Tuesday, March 4, 2014

The passion economy

Between eating my morning bowl of cereal and pouring my first cup of coffee, I flipped on the TV to Morning Joe.  The featured guest sitting at the table happened to be some economist from some magazine who had the solution to this nation's economic woes.  It turns out that there are millions of unfilled "blue collar" jobs, like manufacturing or plumbing, that could be filled if we could steer young people to them.

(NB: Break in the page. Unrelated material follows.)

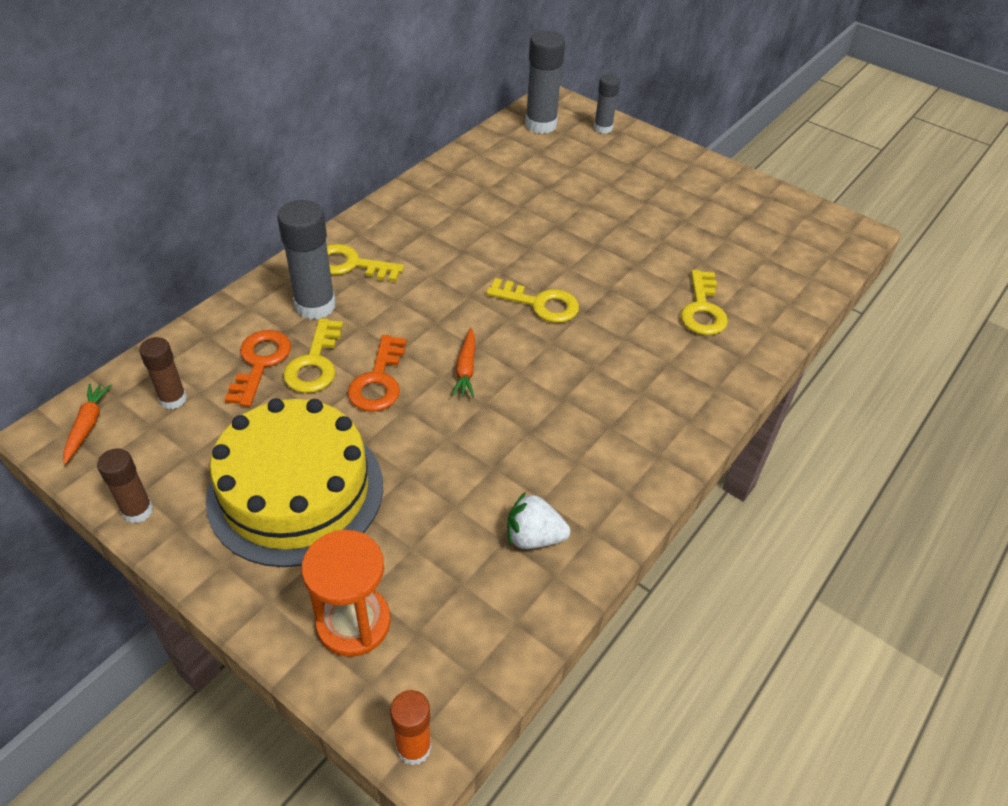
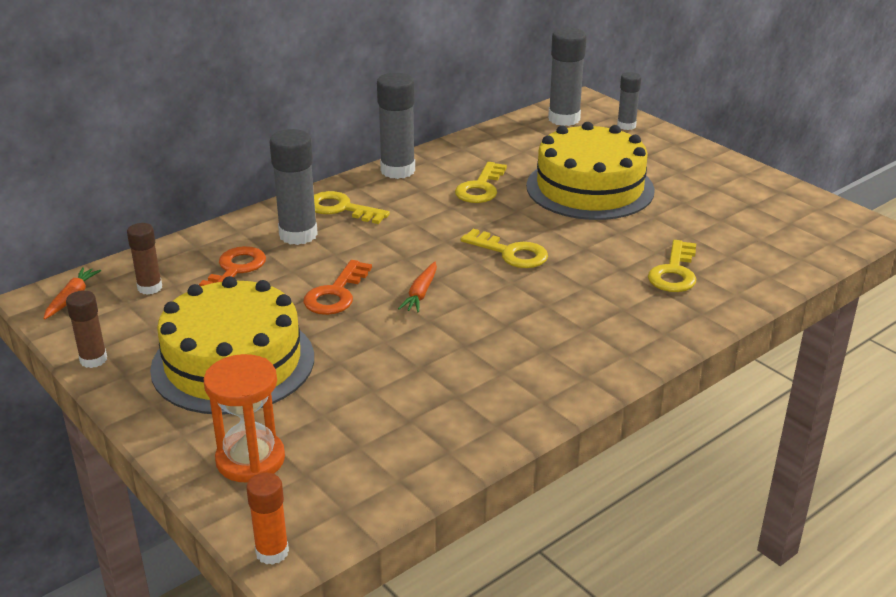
camera: 15 degrees right, 15 degrees down
yellow key [283,318,343,393] -> yellow key moved to [455,162,507,203]
white strawberry [507,492,570,549] -> none
none -> grey glue stick [377,73,415,179]
none -> yellow cake [526,122,655,220]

Unfortunately, we keep directing people to college, telling them that's the only way to get ahead in the world.

These points made sense, except that just yesterday Joe and Mika interviewed some economist from some magazine that had a different solution to this nation's economic woes.  It turns out that there are millions of unfilled "white collar" jobs, like accounting and engineering, that could be filled if we could steer young people to them.  Unfortunately, we keep saddling people with low expectations, not realizing that those with college degrees make $1 million more in a lifetime than those without college degrees.

These points also made sense, and I became confused.  How can both going to college and not going to college be the right call?  What should our teenagers do so that they can fill the jobs that employers need filled?  Where should I position my daughter so she can be most successful?  We need to direct the young somewhere, but which which path are they destined to follow?

Of course the biggest problem with both economists' solutions is that they left out the most important variable in the equation.  With over 40 minutes of air time combined, and not one person mentioned asking these high schoolers where they wanted to go.  By following the conversations, it almost seemed that as long as we could agree with an economic ideology, we could just place our young into the career paths that fits society's needs.  After all, they're just cogs in our machines. 

"What do you want to be when you grow up?" used to be such a basic question of childhood.  I remember being asked this since I was six or seven, giving different answers during different developmental years.  For a while I wanted to be a baseball player even though I couldn't catch a ball.  Then I grew into computer programming, then writing, then film and television.  Eventually I settled in communications, which is rather abstract field that embodies everything that I was truly interested in (except baseball).  And while it hasn't been the easiest path to prosperity, I'm now doing a job that I'm excel at and that I love.

However, I grew up in the empowerment age of the 80's and 90's when hippies were having kids.  Nowadays we're in an economic slump, and time's are tough.  It's a cold, cruel world where student loans and minimum wage both rage out of control.  We have a skills gap and an education crisis to deal with, plus an income disparity that you can drive a Mack Truck through.  We need to tell kids what to do, not listen to what they want.

Except have you ever seen a successful person who hates what they do?  Do you think Mark Zuckerberg gets up every morning and says "F*&#@$g social media!"?  Does Stephen Hawking complain to everyone he meets about the awesome power of the universe?  No, they like what they do, and then do it to the best of their ability.  Then they get up the next morning and do it again.

That goes for us "normals," too.  About two weeks after we first bought our refrigerator, it decided to stop working.  After a quick two-hour call to Sears, they sent out a repair guy to see what was wrong.  This guy that arrived spent about ten minutes diagnosing the problem, two minutes mending the appliance, and twenty minutes showing me how to fix it myself if the problem ever happened again.  It turns out that he's been a repair guy for 23 years, and he loves it.  In fact, he turned down a job managing the service shop because he'd "rather fix stuff and not fix people."

We all have friends like that who get jazzed about HVAC systems, or architecture, or marketing, or whatever.  I know my insurance agent is entirely too wound up about annuities, but that's what makes him a great insurance agent.  Perhaps we help our rising workforce focus on this mindset instead of trying to fit people into an economic mold.  I know employers needs are important, but I believe that they'll still be met while we cultivate some natural passions.

So call it a knowledge economy or a skills economy, I don't really care.  I much rather live in the passion economy.  I know about 80 million people under 21 probably would, too.